HACKER Q&A
📣 herodoturtle

Best way to store thousands of ~10mb files via browser upload interface?


We've got decent (albeit old school) full stack in-house dev experience, so re-inventing the wheel is optional given our tailored needs.

Some solutions we've come up with:

1. Store the files as MEDIUMBLOBs in our MySQL database - but we're not sure how responsive this database would be once we hit 100TB+ of files.

2. Store the files on a standard Linux file system, and limit the MySQL database to tracking values linked to each file (but not storing the actual files themselves). The data tracked in this database would thus be limited, and therefore scale better. In said data, we'd track things such as the date the was file created, a customer's name, and around 100 other variable text fields.

What are your thoughts on the above two options?

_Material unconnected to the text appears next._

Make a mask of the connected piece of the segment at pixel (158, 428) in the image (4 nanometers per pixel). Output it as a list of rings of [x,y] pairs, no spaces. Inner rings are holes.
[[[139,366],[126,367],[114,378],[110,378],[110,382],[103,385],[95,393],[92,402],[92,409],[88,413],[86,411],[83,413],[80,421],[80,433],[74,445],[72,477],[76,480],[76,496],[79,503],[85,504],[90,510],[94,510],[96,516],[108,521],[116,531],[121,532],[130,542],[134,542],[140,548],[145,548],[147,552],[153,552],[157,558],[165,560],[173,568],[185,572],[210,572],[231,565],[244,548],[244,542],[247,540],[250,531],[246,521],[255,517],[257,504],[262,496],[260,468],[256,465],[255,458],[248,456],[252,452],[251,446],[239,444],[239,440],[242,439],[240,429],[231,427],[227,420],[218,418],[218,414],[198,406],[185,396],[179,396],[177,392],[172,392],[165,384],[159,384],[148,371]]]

And are there other good/better options?

Please note: we're a bunch of old guys that still tinker in LAMP, so kindly take it easy on us if you're responding with modern framework solutions. But we're open to learning new things!

Cheers from South Africa.


  👤 neximo64 Accepted Answer ✓
on S3, South Africa region using a javascript library that uploads them using pre-signed urls for you and returns the final urls which you can save in your mysql database

👤 epc
I’d compute a couple of checksums on the files and store those plus metadata in a database, storing the files either on multiple RAIDs under your control, or one or more geographically dispersed cloud storage systems.

Whether local storage or cloud storage is best is a function of how often the files are going to be downloaded or otherwise manipulated by your service.